EA releases new Star Wars RPG: The Rise of Rey
EA's handling of Star Wars games for Disney will result in exactly 1,523 Star Wars games released in 2016. Upcoming titles include Han's Raving Rathtars. Snoke's Snorkelling Simulator, and BB8's Basketball Challenge.
But the biggest Star Wars release of the year will undoubtedly be BioWare's The Rise of Rey, a deep and sprawling RPG that focuses on developing The Force Awakens' most significant character, Poe Dameron. The game sees Poe chased across the galaxy by the First Order after the events of the Force Awakens, accompanied by a ragtag party that includes Finn, BB8, Chewbacca, C-3PO, R2D2 and of course, Luke Skywalker.
Captain Phasma will assume the role as lead antagonist, featuring several hugely important syllables of dialogue, while there will be exciting cameos from Yoda's nephew and Spock. The game will conclude with a lightsaber battle between Poe and Darth Vader's ghost. It's a game intended to deliver a rich and compelling story that showcases everyone you know and love in the Star Wars universe, leaving absolutely no one out.
No Man's Sky literally features no men.
Precipitated by progressive attempts in film to give women maybe just a few role models that aren't hypersexualised personality vacuums, such as the upcoming Ghostbusters reboot, Hello Games will announce the bold and exciting move to have all of its galaxy-trotting explorers be female by default.
The move will cause consternation amongst exactly five men. But they will be very loud and on the Internet so it will seem more like five million. These five men will organise a boycott group called "No No Man's Sky," in an attempt to starve the developers of funds. No Man's Sky will go on to become the biggest-selling game of 2016. Its success will be entirely ignored by other mainstream publishers.
Gaming reboots and sequels finally merge into one, resetting the universe.
2016 will be the final year of the universe as we know it. The end is approaching, and so is the beginning. The cause? The final, inexorable delineation of reboots and sequels.

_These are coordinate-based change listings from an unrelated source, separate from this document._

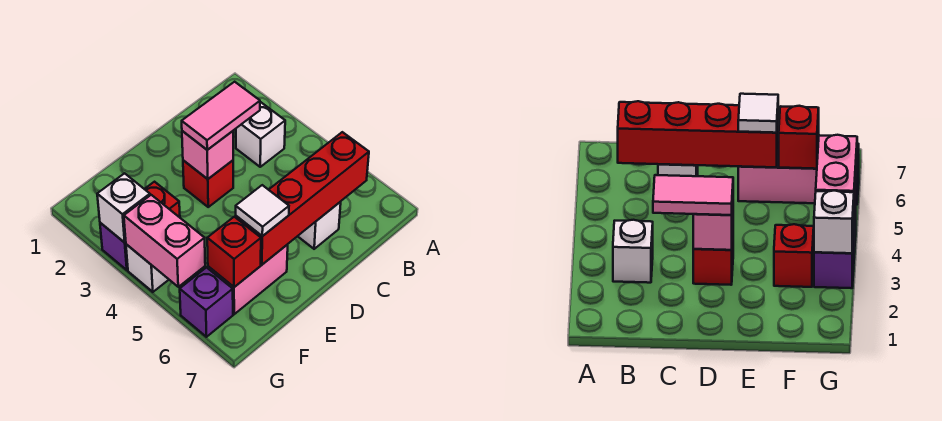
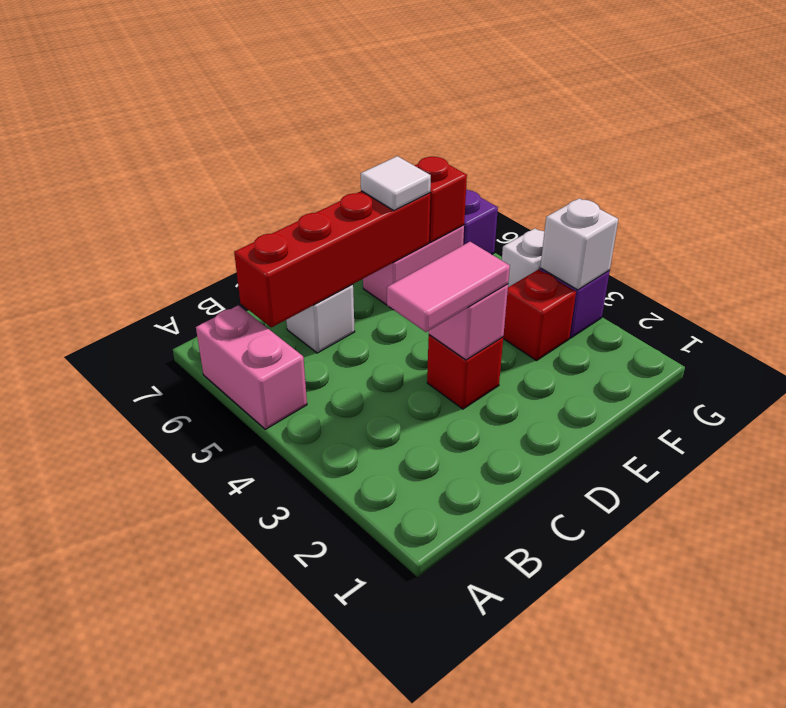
white 1x1 brick [236,102,285,167] -> none
pink 1x2 brick [124,195,205,287] -> pink 1x2 brick moved to [196,305,307,429]

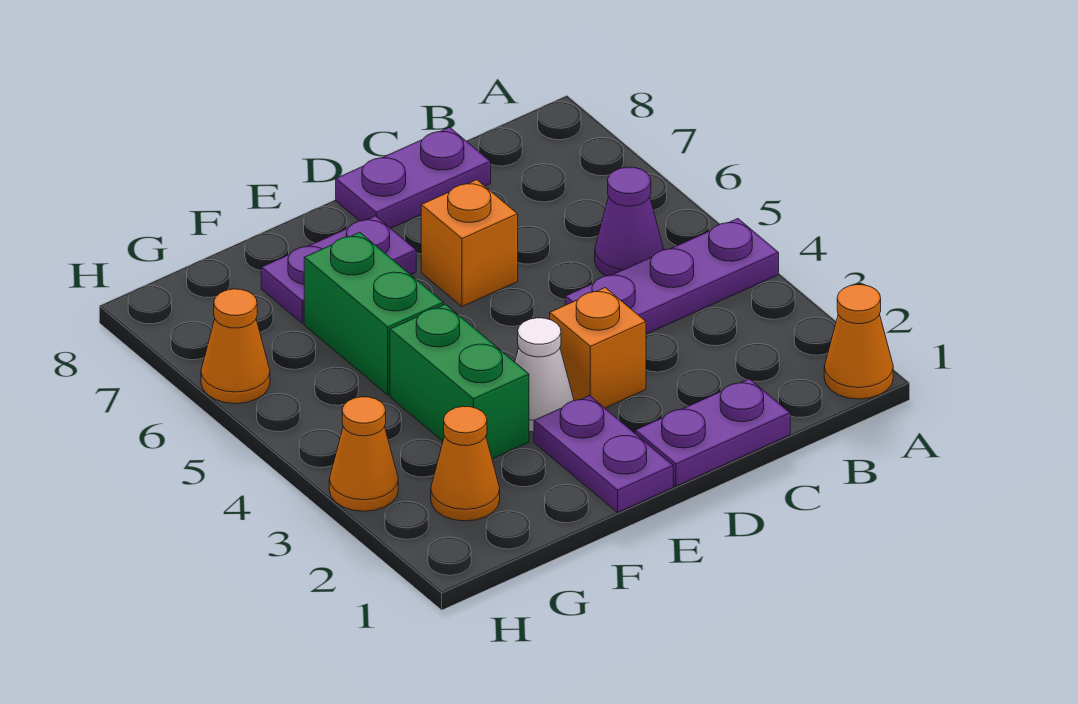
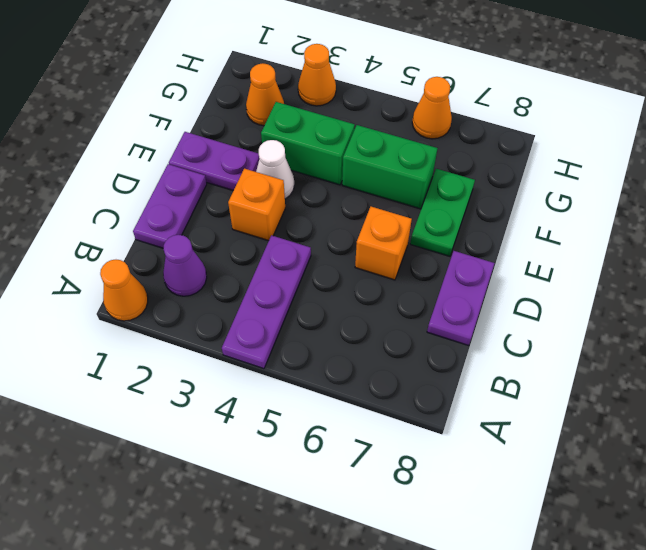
purple 1x1 cone [595,167,664,276] -> purple 1x1 cone moved to [163,235,207,296]
purple 1x2 plate [261,216,416,323] -> green 1x2 plate [410,169,475,256]

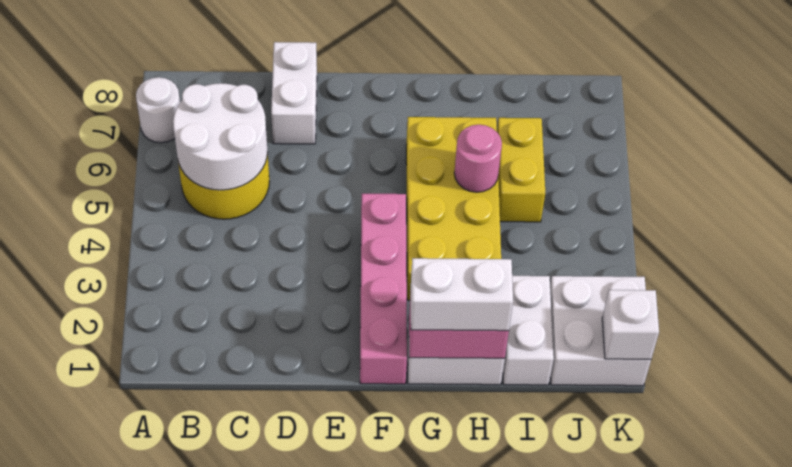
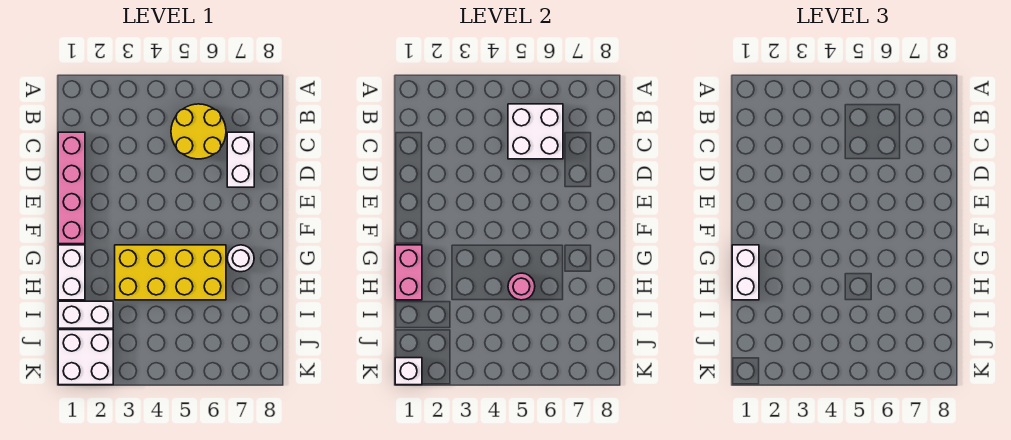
white 1x1 round brick [136,77,180,143] -> white 1x1 round brick moved to [227,245,254,272]
white 2x2 round brick [173,83,268,190] -> white 2x2 brick [508,104,563,159]
white 1x2 brick [271,42,317,144] -> white 1x2 brick turned to [227,132,254,187]
pink 1x4 brick [360,194,407,384] -> pink 1x4 brick turned to [58,132,85,244]
yellow 1x2 brick [497,118,545,222] -> none

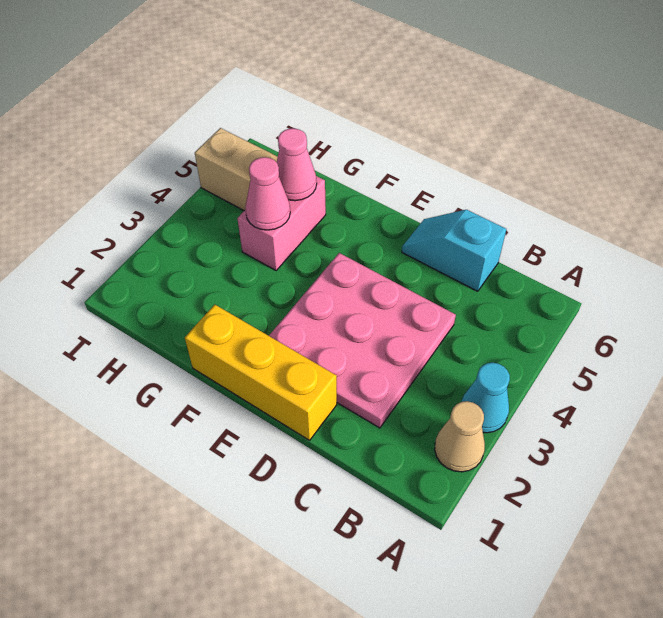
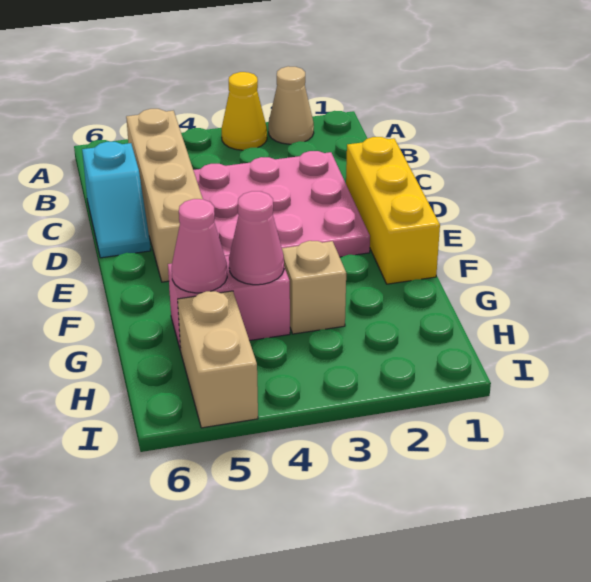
cyan 1x1 cone [461,363,510,433] -> yellow 1x1 cone [222,72,267,150]
none -> tan 1x4 brick [126,109,203,282]
none -> tan 1x1 brick [282,241,346,334]

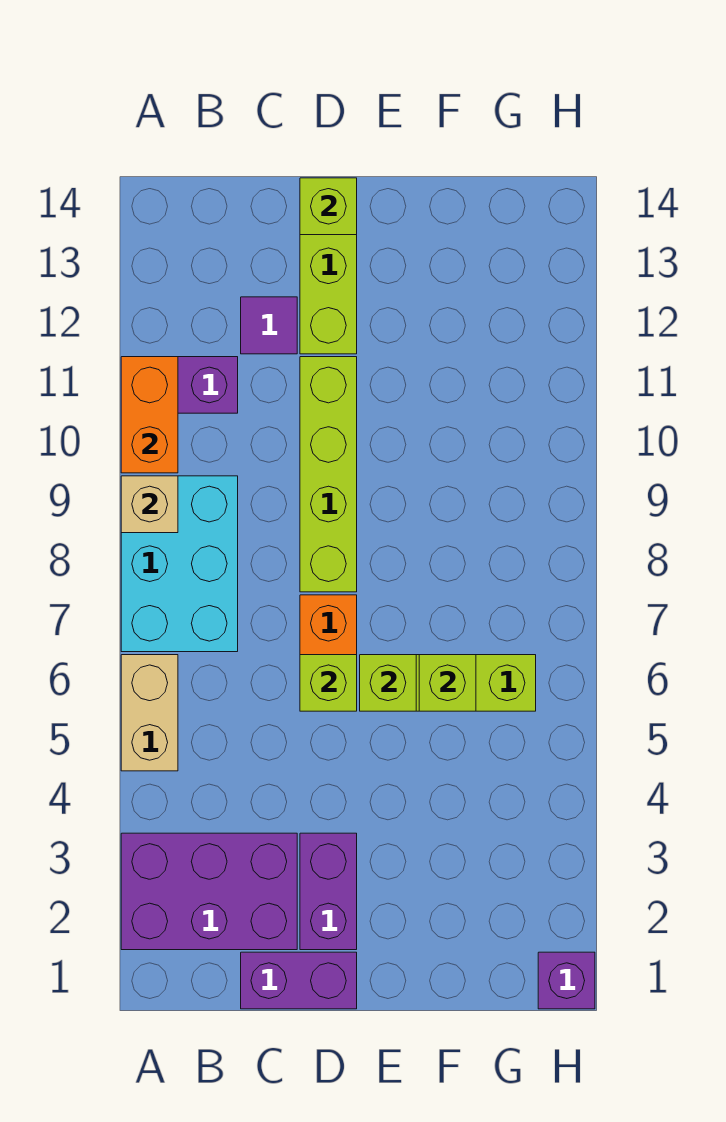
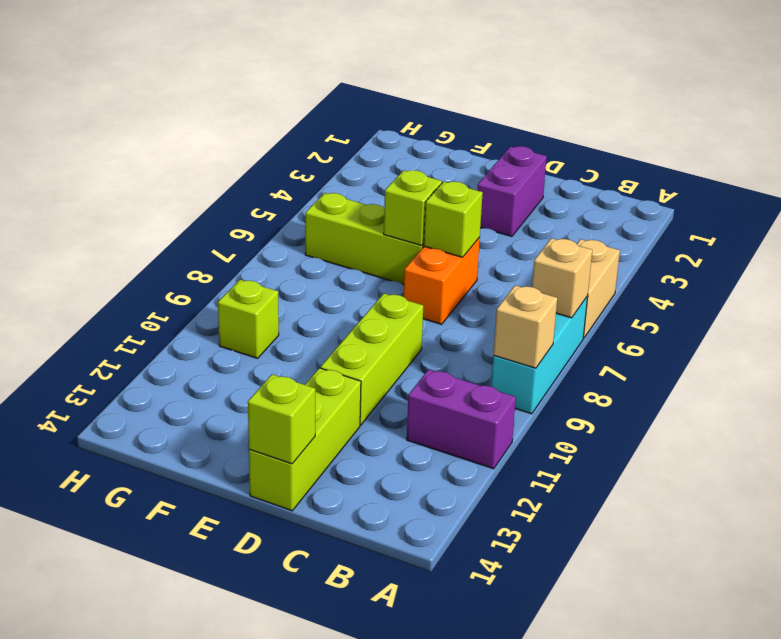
purple 2x3 brick [121,833,297,950] -> none
cyan 2x3 brick [121,476,238,652] -> cyan 1x3 brick [491,296,588,414]
none -> tan 1x1 brick [532,238,592,318]
orange 1x2 brick [121,357,178,473] -> none
purple 1x2 brick [241,952,357,1009] -> none
purple 1x1 tile [241,297,297,354] -> none
lime 1x4 brick [300,357,357,592] -> lime 1x3 brick [320,294,423,425]
lime 1x1 brick [419,655,476,711] -> lime 1x1 brick moved to [218,280,279,358]
purple 1x1 brick [538,952,595,1009] -> none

The first signs of media fusion will commence with the release of Hitman, which is the sixth entry in the Hitman series, and is both a prequel and a reboot of the adventures of Agent
47. It takes place before the events of Codename 47, but attempts to bring back the beautiful sandboxes of Blood Money. Upon its release, cats will merge with dogs and chase themselves in infinite circles - signalling stage one of Universal collapse.
Stage two will commence in May, with the launch of Mirror's Edge Catalyst, alternatively titled Mirror's Edge: Let's Try This Again. It retells the story of Mirror's Edge, along with some bits before and possibly after, but resets the game in a large open world, - the sort of thing a sequel would do. At this point, day and night will fuse into a kind of dull grey middle ground,
a phenomenon that will become known as "The Britain Effect."
The final stage will trigger upon the release of DooM, which is different from Doom because it has a bigger M in its name. DooM represents an attempt to bring Doom into the 21st century.
Again. Unlike Doom 3, however, this should be fairly straightforward, given that when the game launches all of time and space will condense into a single infinitely small point, causing a second Big Bang and a rebooting of absolutely everything. I know that sounds a bit rubbish, but look on the bright side, at least Donald Trump won't get to be President of the US.
Shadow Warrior 2 named game of the year.
I'm not even joking. It's going to be brilliant. Watch this space.